The second in a set of three 100Kw turbines was deployed in August, lining up alongside the first turbine, which was installed in Bluemull Sound in March 2016. While the first turbine has been operational and grid-connected for five months, the addition of a second turbine marks the first time globally that a fully-operational tidal array has been connected to the grid.
Commenting on the milestone, WWF Scotland’s director Lang Banks said: “News that power has been exported to grid for the first time by a pair of tidal devices marks yet another major milestone on Scotland’s journey to becoming a fully renewable nation.
“With some of the most powerful tides in Europe, Scotland is well placed to lead in developing this promising technology, which will help to cut climate emissions and create green jobs right across the country.”
The array, which has been developed by tidal energy company Nova Innovation, is comprised of 100% European content, with Scottish companies accounting for 80% of the projects supply chain.
Nova Innovation will now work with Belgian renewable energy firm ELSA to install the final turbine of the array – which could form an integral landmark of a tidal energy market potentially worth £126bn by 2050.
Also commenting on the project, director of policy at Scottish Renewables Jenny Hogan said: “The country is already home to some of the most advanced marine energy technologies anywhere, as well as the European Marine Energy Centre: arguably the most advanced marine energy proving site in the world.
“With companies like Nova and others all working on developing this cutting-edge technology, the sector holds huge promise for the future.”
The Shetland array is the latest in Scotland’s tidal energy boost that aims to have the country powered by 100% renewable energy by 2030.
The country will house the world’s largest tidal stream project, through developers Atlantis and infrastructure firm Equitix, which will generate 86 MW of tidal energy in the Pentland Firth.
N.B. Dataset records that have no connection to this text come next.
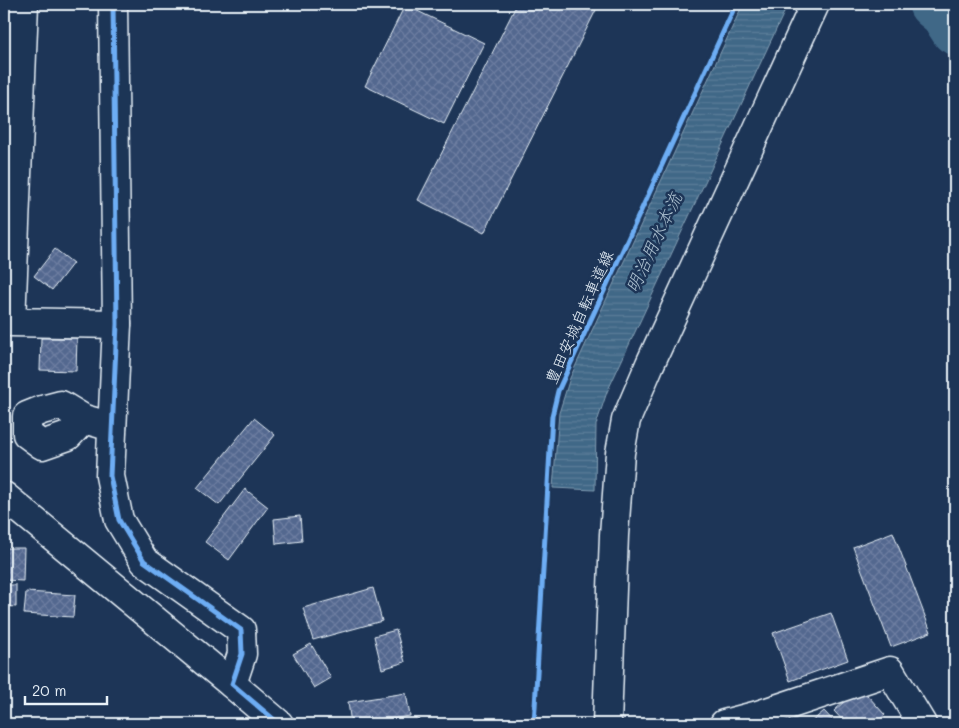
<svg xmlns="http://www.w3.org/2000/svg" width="959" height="728" viewBox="0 0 959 728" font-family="Mali,'Klee One',sans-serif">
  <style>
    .water { fill: url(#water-rules); stroke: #839fb4 }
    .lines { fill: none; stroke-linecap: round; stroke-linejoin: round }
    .river { stroke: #406887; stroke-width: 49 }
    .building { fill: url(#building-cross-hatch); stroke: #e8f1f8 }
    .minor-casing { stroke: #e8f1f8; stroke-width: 31 }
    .minor { stroke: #1d3557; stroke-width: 28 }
    .cycleway-casing { stroke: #1d3557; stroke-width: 8 }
    .cycleway { stroke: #6dadf4; stroke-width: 5 }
    .labels { text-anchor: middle; stroke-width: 5; stroke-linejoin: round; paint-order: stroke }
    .street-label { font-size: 16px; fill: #e8f1f8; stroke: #1d3557 }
    .water-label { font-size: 18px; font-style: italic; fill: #adc1d0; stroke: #1d3557 }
  </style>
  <defs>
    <pattern id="water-rules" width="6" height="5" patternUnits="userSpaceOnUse" patternTransform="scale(1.25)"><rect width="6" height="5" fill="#406887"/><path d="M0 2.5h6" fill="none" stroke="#5c7e99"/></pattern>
    <pattern id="building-cross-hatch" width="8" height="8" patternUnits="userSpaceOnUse" patternTransform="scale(1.25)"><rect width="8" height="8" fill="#53678f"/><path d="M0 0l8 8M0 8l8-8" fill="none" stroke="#6c7da0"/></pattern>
  </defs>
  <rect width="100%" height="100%" fill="#1d3557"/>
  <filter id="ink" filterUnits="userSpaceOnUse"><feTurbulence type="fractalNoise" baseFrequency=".02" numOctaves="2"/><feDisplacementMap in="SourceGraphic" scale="10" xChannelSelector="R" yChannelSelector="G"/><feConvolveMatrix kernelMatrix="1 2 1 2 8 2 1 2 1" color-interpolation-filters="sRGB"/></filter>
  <g filter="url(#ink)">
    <path class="water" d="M 743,4 L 788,4 L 607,392 L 596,425 L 595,490 L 553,488 L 559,413 L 570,378 Z"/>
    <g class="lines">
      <path class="river" d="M 933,4 L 944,13 L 955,30"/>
    </g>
    <g class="building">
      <path d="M 517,4 L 599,4 L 484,233 L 418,200 Z"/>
      <path d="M 405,5 L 484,43 L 444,124 L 365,86 Z"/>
      <path d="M 55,249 L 73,263 L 52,290 L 34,276 Z"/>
      <path d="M 41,338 L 77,338 L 76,371 L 40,370 Z"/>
      <path d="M 254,418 L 275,435 L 219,505 L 197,488 Z"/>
      <path d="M 245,489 L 268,507 L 229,560 L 205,542 Z"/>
      <path d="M 300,516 L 302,541 L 276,544 L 274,519 Z"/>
      <path d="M 893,532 L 931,632 L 891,647 L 853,547 Z"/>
      <path d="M 4,548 L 24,548 L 23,581 L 4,580 Z"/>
      <path d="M 4,585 L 16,585 L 16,607 L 4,606 Z"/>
      <path d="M 373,588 L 382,621 L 313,640 L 303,608 Z"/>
      <path d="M 26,592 L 75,595 L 73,617 L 24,614 Z"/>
      <path d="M 831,613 L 848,660 L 790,681 L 773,633 Z"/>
      <path d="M 396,630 L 405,662 L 382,669 L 374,636 Z"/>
      <path d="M 311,644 L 331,678 L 314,688 L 293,654 Z"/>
      <path d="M 860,687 L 885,715 L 875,724 L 846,724 L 834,711 Z"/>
      <path d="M 406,693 L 410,716 L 362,724 L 351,724 L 348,702 Z"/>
      <path d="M 824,711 L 836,724 L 809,724 Z"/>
      <path d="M 419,719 L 421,724 L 404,724 Z"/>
    </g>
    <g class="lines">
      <defs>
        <g id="minor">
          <path d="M 24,4 L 11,322 L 117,324"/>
          <path d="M 113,4 L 117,324 L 110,476 L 119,520 L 144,561 L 241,630 L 242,654 L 232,684 L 279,724"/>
          <path d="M 84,419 L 61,405 L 42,410 L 27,416 L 27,434 L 42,445 L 68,436 L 84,419 L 112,427"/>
          <path d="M 4,496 L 232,684"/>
          <path d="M 607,724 L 614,535 L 620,453 L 626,420 L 650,364 L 815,4"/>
          <path d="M 724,724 L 758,715 L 890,671 L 922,724"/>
        </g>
      </defs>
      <use href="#minor" class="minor-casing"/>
      <use href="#minor" class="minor"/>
      <defs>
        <g id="cycleway">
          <path d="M 113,4 L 117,324 L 110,476 L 119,520 L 144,561 L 241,630 L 242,654 L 232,684 L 279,724"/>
          <path d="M 534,724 L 552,416 L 558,391 L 736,4"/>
        </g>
      </defs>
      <use href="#cycleway" class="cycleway-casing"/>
      <use href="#cycleway" class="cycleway"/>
    </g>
  </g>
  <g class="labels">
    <g class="street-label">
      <text transform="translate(579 317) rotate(-66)" y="6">豊田安城自転車道線</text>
    </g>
    <g class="water-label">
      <text transform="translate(654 243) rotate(-65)" y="6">明治用水本流</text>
    </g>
  </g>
  <rect width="959" height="728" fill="none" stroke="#1d3557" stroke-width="20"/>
  <rect x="10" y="10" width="939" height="708" fill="none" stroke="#e8f1f8" stroke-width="2" filter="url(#ink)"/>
  <path d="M25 696v8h82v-8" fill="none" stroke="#e8f1f8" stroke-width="2.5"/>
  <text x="32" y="696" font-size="15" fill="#e8f1f8" stroke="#1d3557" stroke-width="4" paint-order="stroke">20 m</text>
</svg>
Outside of Scotland, green energy supplier Ecotricity has established plans to construct Britain’s first tidal lagoon site for the eastern side of the Swansea Bay, which has been delayed over feasibility and cost concerns.
The Swansea Bay project, amongst others, could inadvertently be boosted by the UK’s impending departure from the European Union (EU), with the Renewable Energy Association’s (REA) Ocean Energy Group claiming that previous EU legislation had proved “detrimental” to the UK’s wave and tidal sector.